5. Minimise Service Management Costs
Traditional & predictive analytics can also help detect service, application & employee issues early to facilitate targeted service delivery with reduced response times. Analytics could centre around component failure, service requests, contract and warranty management, inventory management, fleet service, remote support analysis and parts requirements forecasting.
6. Analytics To Optimise The Supply Chain
Use analytics to identify opportunities, minimise wastage, negotiate intelligently and tier contracts based on results.
The iMOVE cooperative research centre forecast that increasing capital and labour productivity in Australia’s freight supply chain by just 0.5% would increase the industry’s “gross valued added” (a measure of the value of industry production) by around $400 million annually.
Analytics solutions should encourage collaboration and information sharing across the supply chain to promote partner performance and ensure efficient movement of products end-to-end. Shippers, carriers, customers and other trading partners should be able to closely monitor the status of ordering, fulfillment and other aspects of cargo or supply chain management in real-time. Big Data and IoT data via sensors can provide real-time information about the objects being transported and provide visibility into monitoring temperature for cold-chain logistics. This allows for better customer experiences and process optimisation. Microsoft’s Azure IoT is an option here that allows transport and logistics providers to manage, track and monitor connected vehicles, freight or other assets in real-time with the Internet of Things.

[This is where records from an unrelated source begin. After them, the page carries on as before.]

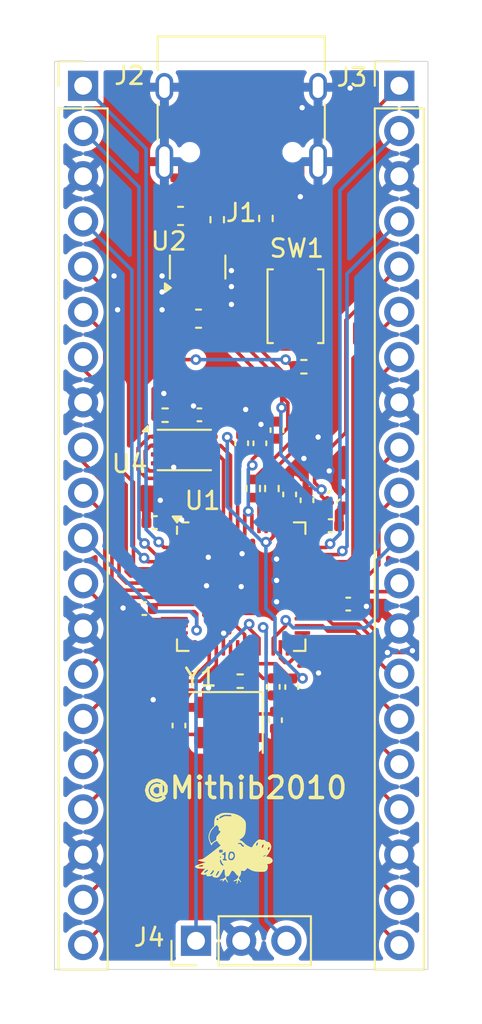
<source format=kicad_pcb>
(kicad_pcb
	(version 20241229)
	(generator "pcbnew")
	(generator_version "9.0")
	(general
		(thickness 1.6)
		(legacy_teardrops no)
	)
	(paper "A4")
	(layers
		(0 "F.Cu" signal)
		(2 "B.Cu" signal)
		(9 "F.Adhes" user "F.Adhesive")
		(11 "B.Adhes" user "B.Adhesive")
		(13 "F.Paste" user)
		(15 "B.Paste" user)
		(5 "F.SilkS" user "F.Silkscreen")
		(7 "B.SilkS" user "B.Silkscreen")
		(1 "F.Mask" user)
		(3 "B.Mask" user)
		(17 "Dwgs.User" user "User.Drawings")
		(19 "Cmts.User" user "User.Comments")
		(21 "Eco1.User" user "User.Eco1")
		(23 "Eco2.User" user "User.Eco2")
		(25 "Edge.Cuts" user)
		(27 "Margin" user)
		(31 "F.CrtYd" user "F.Courtyard")
		(29 "B.CrtYd" user "B.Courtyard")
		(35 "F.Fab" user)
		(33 "B.Fab" user)
		(39 "User.1" user)
		(41 "User.2" user)
		(43 "User.3" user)
		(45 "User.4" user)
	)
	(setup
		(pad_to_mask_clearance 0)
		(allow_soldermask_bridges_in_footprints no)
		(tenting front back)
		(pcbplotparams
			(layerselection 0x00000000_00000000_55555555_5755f5ff)
			(plot_on_all_layers_selection 0x00000000_00000000_00000000_00000000)
			(disableapertmacros no)
			(usegerberextensions no)
			(usegerberattributes yes)
			(usegerberadvancedattributes yes)
			(creategerberjobfile yes)
			(dashed_line_dash_ratio 12.000000)
			(dashed_line_gap_ratio 3.000000)
			(svgprecision 4)
			(plotframeref no)
			(mode 1)
			(useauxorigin no)
			(hpglpennumber 1)
			(hpglpenspeed 20)
			(hpglpendiameter 15.000000)
			(pdf_front_fp_property_popups yes)
			(pdf_back_fp_property_popups yes)
			(pdf_metadata yes)
			(pdf_single_document no)
			(dxfpolygonmode yes)
			(dxfimperialunits yes)
			(dxfusepcbnewfont yes)
			(psnegative no)
			(psa4output no)
			(plot_black_and_white yes)
			(sketchpadsonfab no)
			(plotpadnumbers no)
			(hidednponfab no)
			(sketchdnponfab yes)
			(crossoutdnponfab yes)
			(subtractmaskfromsilk no)
			(outputformat 1)
			(mirror no)
			(drillshape 0)
			(scaleselection 1)
			(outputdirectory "Production/")
		)
	)
	(net 0 "")
	(net 1 "GND")
	(net 2 "+3V3")
	(net 3 "+1V1")
	(net 4 "VBUS")
	(net 5 "XIN")
	(net 6 "Net-(C16-Pad2)")
	(net 7 "Net-(J1-CC1)")
	(net 8 "Net-(J1-CC2)")
	(net 9 "GPIO12")
	(net 10 "GPIO6")
	(net 11 "GPIO11")
	(net 12 "GPIO8")
	(net 13 "GPIO1")
	(net 14 "GPIO13")
	(net 15 "GPIO3")
	(net 16 "GPIO5")
	(net 17 "GPIO0")
	(net 18 "GPIO9")
	(net 19 "GPIO2")
	(net 20 "GPIO10")
	(net 21 "GPIO7")
	(net 22 "GPIO4")
	(net 23 "GPIO15")
	(net 24 "GPIO14")
	(net 25 "GPIO29_ADC3")
	(net 26 "GPIO18")
	(net 27 "SWCLK")
	(net 28 "GPIO27_ADC1")
	(net 29 "GPIO28_ADC2")
	(net 30 "GPIO26_ADC0")
	(net 31 "GPIO19")
	(net 32 "GPIO21")
	(net 33 "GPIO17")
	(net 34 "GPIO22")
	(net 35 "GPIO16")
	(net 36 "GPIO20")
	(net 37 "RUN")
	(net 38 "unconnected-(U1-GPIO25-Pad37)")
	(net 39 "GPIO23")
	(net 40 "GPIO24")
	(net 41 "SWD")
	(net 42 "Net-(U1-USB_DP)")
	(net 43 "Net-(U1-USB_DM)")
	(net 44 "XOUT")
	(net 45 "QSPI_SS")
	(net 46 "Net-(R6-Pad2)")
	(net 47 "QSPI_SCLK")
	(net 48 "QSPI_SD2")
	(net 49 "QSPI_SD1")
	(net 50 "QSPI_SD0")
	(net 51 "QSPI_SD3")
	(net 52 "USB_D+")
	(net 53 "USB_D-")
	(footprint "Capacitor_SMD:C_0402_1005Metric" (layer "F.Cu") (at 154.425 103.55 90))
	(footprint "Capacitor_SMD:C_0402_1005Metric" (layer "F.Cu") (at 157.075 106.75 90))
	(footprint "Capacitor_SMD:C_0603_1608Metric" (layer "F.Cu") (at 149.965 90.78 180))
	(footprint "Capacitor_SMD:C_0402_1005Metric" (layer "F.Cu") (at 148.525 108 180))
	(footprint "Capacitor_SMD:C_0402_1005Metric" (layer "F.Cu") (at 155.175 117.23 -90))
	(footprint "Crystal:Crystal_SMD_3225-4Pin_3.2x2.5mm" (layer "F.Cu") (at 152.525 119.23 180))
	(footprint "Capacitor_SMD:C_0402_1005Metric" (layer "F.Cu") (at 158.575 106.525 45))
	(footprint "Capacitor_SMD:C_0402_1005Metric" (layer "F.Cu") (at 155.385 102.81 90))
	(footprint "Resistor_SMD:R_0402_1005Metric" (layer "F.Cu") (at 149.095 101.97))
	(footprint "Capacitor_SMD:C_0402_1005Metric" (layer "F.Cu") (at 149.875 119.4 -90))
	(footprint "Resistor_SMD:R_0402_1005Metric" (layer "F.Cu") (at 156.9 99.25))
	(footprint "Capacitor_SMD:C_0402_1005Metric" (layer "F.Cu") (at 156.1 106.42 90))
	(footprint "Capacitor_SMD:C_0402_1005Metric" (layer "F.Cu") (at 156.215 117.24 -90))
	(footprint "Button_Switch_SMD:SW_Push_SPST_NO_Alps_SKRK" (layer "F.Cu") (at 156.425 95.85 -90))
	(footprint "LOGO" (layer "F.Cu") (at 152.94 126.05))
	(footprint "Connector_PinHeader_2.54mm:PinHeader_1x03_P2.54mm_Vertical" (layer "F.Cu") (at 150.835 131.49 90))
	(footprint "Resistor_SMD:R_0402_1005Metric" (layer "F.Cu") (at 153.315 116.91 180))
	(footprint "Capacitor_SMD:C_0603_1608Metric" (layer "F.Cu") (at 150.975 96.55 180))
	(footprint "Resistor_SMD:R_0402_1005Metric" (layer "F.Cu") (at 154.765 90.92 -90))
	(footprint "Resistor_SMD:R_0402_1005Metric" (layer "F.Cu") (at 154.05 106.09 -90))
	(footprint "Package_DFN_QFN:QFN-56-1EP_7x7mm_P0.4mm_EP3.2x3.2mm" (layer "F.Cu") (at 153.375 111.6))
	(footprint "Connector_USB:USB_C_Receptacle_HRO_TYPE-C-31-M-12" (layer "F.Cu") (at 153.375 84.6 180))
	(footprint "Capacitor_SMD:C_0402_1005Metric" (layer "F.Cu") (at 155.3 119.1 90))
	(footprint "Capacitor_SMD:C_0402_1005Metric" (layer "F.Cu") (at 159.395 112.58))
	(footprint "Connector_PinHeader_2.54mm:PinHeader_1x20_P2.54mm_Vertical" (layer "F.Cu") (at 162.265 83.47))
	(footprint "Resistor_SMD:R_0402_1005Metric" (layer "F.Cu") (at 152.025 90.99 -90))
	(footprint "Capacitor_SMD:C_0402_1005Metric" (layer "F.Cu") (at 153.4 103.545 90))
	(footprint "Capacitor_SMD:C_0402_1005Metric" (layer "F.Cu") (at 158.405 108.175))
	(footprint "Resistor_SMD:R_0402_1005Metric" (layer "F.Cu") (at 155.1 106.09 -90))
	(footprint "Capacitor_SMD:C_0402_1005Metric" (layer "F.Cu") (at 151.025 101.95 180))
	(footprint "Connector_PinHeader_2.54mm:PinHeader_1x20_P2.54mm_Vertical" (layer "F.Cu") (at 144.485 83.47))
	(footprint "Package_TO_SOT_SMD:SOT-23" (layer "F.Cu") (at 150.925 93.65 90))
	(footprint "Capacitor_SMD:C_0402_1005Metric" (layer "F.Cu") (at 147.925 112.83 180))
	(footprint "Package_SON:Winbond_USON-8-1EP_3x2mm_P0.5mm_EP0.2x1.6mm" (layer "F.Cu") (at 150.175 103.925))
	(gr_rect
		(start 142.875 82.1)
		(end 163.875 133.1)
		(stroke
			(width 0.05)
			(type solid)
		)
		(fill no)
		(layer "Edge.Cuts")
		(uuid "c2554a43-2321-4057-abdc-2612402b438a")
	)
	(gr_text "@Mithib2010"
		(at 147.7 123.6 0)
		(layer "F.SilkS")
		(uuid "50a65381-b65f-457a-9619-a75311ecac4a")
		(effects
			(font
				(size 1.2 1.2)
				(thickness 0.2)
				(bold yes)
			)
			(justify left bottom)
		)
	)
	(segment
		(start 154.425 102.548472)
		(end
... [343797 chars truncated]
</source>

The breadth and scope of data management and analytics services now available to Australian transport and logistics providers, especially with the rise of predictive analytics and insights on offer from IoT data, provide a wealth of opportunity. A mechanism and platforms need to be in place to ensure that operations are well-managed, technically fine-tuned as well as in-sync with the long-term business objectives. The capacity to collect data in real-time and smarter use of analytics across some key areas like the ones we mentioned enables greater safety during transport, better decision making around investments and the ability to monitor goods on a wide variety of aspects, making it possible to deliver outstanding service.